BertTuyt wrote:Joost, think this is a world record for speed........
Although partly cloning, it would be interesting to see what ELO you would get by a short-cut implementation based upon the tables of Fabien and the Databases of Ed.
I know that you will inject in the end 100% own code, but just as a yardstick.
Especially as we had a discussion some time ago, when we would believe perfect play would (more or less) take place.
Balpark figure 250 - 300 ELO points to gain compared with Kingsrow.
It would already be an achievement if you could prove that with this speed, one would grow +30 compared (and against Scan, 158 match 5-10 minutes game).

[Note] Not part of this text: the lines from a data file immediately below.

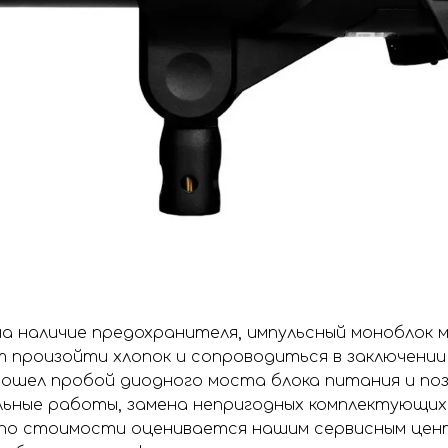
на наличие предохранителя, импульсный моноблок
 произойти хлопок и сопроводиться в заключении
зошел пробой диодного моста блока питания и по
ные работы, замена непригодных комплектующих
 по стоимости оценивается нашим сервисным цен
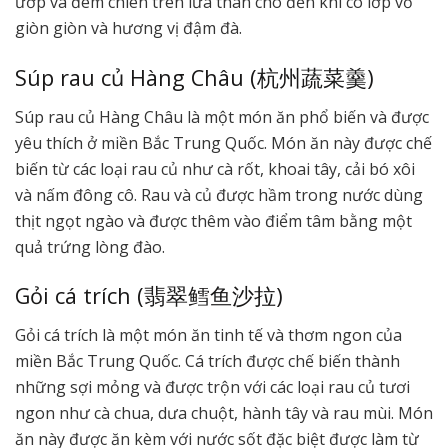
ướp và đem chiên trên lửa than cho đến khi có lớp vỏ
giòn giòn và hương vị đậm đà.
Súp rau củ Hàng Châu (杭州蔬菜羹)
Súp rau củ Hàng Châu là một món ăn phổ biến và được
yêu thích ở miền Bắc Trung Quốc. Món ăn này được chế
biến từ các loại rau củ như cà rốt, khoai tây, cải bó xôi
và nấm đông cô. Rau và củ được hầm trong nước dùng
thịt ngọt ngào và được thêm vào điểm tâm bằng một
quả trứng lòng đào.
Gỏi cá trích (翡翠鳕鱼沙拉)
Gỏi cá trích là một món ăn tinh tế và thơm ngon của
miền Bắc Trung Quốc. Cá trích được chế biến thành
những sợi mỏng và được trộn với các loại rau củ tươi
ngon như cà chua, dưa chuột, hành tây và rau mùi. Món
ăn này được ăn kèm với nước sốt đặc biệt được làm từ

Note: In Damage I use a global Hash (with a Hyatt-type of lock) and Local History tables.
Bert
Bert,
It would not be very difficult to convert the evaluation values of Scan for use in my program, in this case I also have to use the same interpolation as Scan does, the point is that I use a different indexing scheme so converting this will take time and it might be wiser to spend this time on my own ML.

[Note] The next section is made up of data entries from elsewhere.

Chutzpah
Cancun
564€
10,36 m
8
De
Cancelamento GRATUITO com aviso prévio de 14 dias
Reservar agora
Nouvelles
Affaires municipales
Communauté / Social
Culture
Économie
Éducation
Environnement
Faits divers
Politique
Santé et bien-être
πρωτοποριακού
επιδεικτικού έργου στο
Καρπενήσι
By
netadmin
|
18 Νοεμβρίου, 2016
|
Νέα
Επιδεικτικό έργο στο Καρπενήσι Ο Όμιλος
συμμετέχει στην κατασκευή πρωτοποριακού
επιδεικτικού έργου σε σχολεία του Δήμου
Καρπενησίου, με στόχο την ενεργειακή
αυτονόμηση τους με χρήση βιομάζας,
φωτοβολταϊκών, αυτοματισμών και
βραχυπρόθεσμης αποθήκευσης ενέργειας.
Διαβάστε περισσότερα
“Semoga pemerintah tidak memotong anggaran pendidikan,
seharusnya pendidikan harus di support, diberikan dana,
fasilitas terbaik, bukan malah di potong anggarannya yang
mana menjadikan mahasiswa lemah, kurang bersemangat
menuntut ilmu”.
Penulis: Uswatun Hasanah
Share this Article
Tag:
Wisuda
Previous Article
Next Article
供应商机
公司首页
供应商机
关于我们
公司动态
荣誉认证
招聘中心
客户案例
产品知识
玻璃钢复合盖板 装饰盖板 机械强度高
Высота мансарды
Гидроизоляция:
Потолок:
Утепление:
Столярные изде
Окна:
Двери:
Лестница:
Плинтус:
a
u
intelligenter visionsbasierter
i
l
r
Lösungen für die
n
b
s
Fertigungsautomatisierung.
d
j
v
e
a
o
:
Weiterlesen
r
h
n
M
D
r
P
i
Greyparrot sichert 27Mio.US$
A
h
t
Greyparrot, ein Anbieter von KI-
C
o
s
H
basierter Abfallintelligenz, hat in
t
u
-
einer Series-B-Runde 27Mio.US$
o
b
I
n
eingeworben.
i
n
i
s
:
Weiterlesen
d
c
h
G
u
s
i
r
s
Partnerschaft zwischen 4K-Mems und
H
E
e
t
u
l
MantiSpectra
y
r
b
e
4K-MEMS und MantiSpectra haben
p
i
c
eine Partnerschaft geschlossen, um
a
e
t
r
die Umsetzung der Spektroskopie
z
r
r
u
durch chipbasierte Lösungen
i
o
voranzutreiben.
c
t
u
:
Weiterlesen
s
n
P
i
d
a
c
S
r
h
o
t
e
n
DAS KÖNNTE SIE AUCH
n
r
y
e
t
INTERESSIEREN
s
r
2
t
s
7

My hash-tables also use a Hyatt type of lock-free scheme, I xor the key with the data-field to verify that the read or write was atomic or not. Intel CPU's have an instruction for 128 bit atomic loads and stores 'CMPXCHG16B', that is another possibility.

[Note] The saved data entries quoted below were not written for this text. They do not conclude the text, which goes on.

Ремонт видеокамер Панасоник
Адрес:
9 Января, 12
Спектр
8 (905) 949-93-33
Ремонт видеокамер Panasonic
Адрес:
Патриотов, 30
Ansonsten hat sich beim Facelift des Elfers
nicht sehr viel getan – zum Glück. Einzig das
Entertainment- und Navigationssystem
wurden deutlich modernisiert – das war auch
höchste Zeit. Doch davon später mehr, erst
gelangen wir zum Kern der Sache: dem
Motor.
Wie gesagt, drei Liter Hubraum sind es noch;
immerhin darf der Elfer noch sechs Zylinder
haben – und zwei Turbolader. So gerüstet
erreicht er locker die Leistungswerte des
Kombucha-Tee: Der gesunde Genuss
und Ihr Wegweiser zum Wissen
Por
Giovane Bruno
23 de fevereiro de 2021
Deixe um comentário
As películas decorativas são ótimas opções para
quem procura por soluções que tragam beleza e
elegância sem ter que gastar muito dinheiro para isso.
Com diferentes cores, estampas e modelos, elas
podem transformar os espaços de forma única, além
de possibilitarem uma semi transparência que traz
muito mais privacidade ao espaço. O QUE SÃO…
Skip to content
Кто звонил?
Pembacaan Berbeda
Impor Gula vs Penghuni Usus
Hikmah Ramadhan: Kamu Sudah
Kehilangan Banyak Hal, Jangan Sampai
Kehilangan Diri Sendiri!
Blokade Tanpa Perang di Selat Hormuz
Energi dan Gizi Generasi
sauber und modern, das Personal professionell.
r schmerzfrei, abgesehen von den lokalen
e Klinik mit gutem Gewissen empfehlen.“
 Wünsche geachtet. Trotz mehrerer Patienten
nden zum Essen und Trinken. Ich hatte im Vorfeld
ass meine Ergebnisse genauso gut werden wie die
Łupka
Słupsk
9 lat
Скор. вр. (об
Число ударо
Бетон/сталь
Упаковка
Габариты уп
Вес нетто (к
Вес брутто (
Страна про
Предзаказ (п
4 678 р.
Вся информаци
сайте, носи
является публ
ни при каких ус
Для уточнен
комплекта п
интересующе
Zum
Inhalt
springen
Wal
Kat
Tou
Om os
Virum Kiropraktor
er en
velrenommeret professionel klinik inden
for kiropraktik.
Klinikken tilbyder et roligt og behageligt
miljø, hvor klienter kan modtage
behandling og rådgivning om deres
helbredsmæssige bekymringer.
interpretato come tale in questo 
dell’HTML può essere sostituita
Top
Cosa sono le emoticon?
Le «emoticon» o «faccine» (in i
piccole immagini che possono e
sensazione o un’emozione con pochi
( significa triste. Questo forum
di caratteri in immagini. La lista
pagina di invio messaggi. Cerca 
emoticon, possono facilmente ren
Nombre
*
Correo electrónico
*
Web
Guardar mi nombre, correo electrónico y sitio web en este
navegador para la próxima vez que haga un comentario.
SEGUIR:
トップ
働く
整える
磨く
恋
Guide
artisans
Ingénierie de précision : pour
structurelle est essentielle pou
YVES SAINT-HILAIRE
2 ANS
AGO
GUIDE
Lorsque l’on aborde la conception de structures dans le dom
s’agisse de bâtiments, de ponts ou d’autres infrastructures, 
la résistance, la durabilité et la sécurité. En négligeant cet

C++11 has build-in atomics which I use for SMP, there is a possibility when you define a 128 bit atomic they will use the CPU instruction, another possibility is that they use a lock and that is something you don't want.
Joost
Edit:
I've been optimizing the SMP somewhat more and the speedup (time to depth) is now in the region of 5.3 to 5.8 on 8 cores, it depends a little bit upon the complexity of the position.
A split-depth of 6 or 7 seems to work best and the number of moves available before splitting should at least be 3, another restriction is that I never let more then 4 cores work together on the same split-point and that I never allow more than 4 split-points in the same thread (this will never happen with <= 8 cores though).
I tried several things like splitting only on all-nodes and splitting only when there are no captures etc. these things don't work at all, the branching factor in draughts is very low and that makes it difficult to keep the processors working, so you have to grab every opportunity to keep them busy.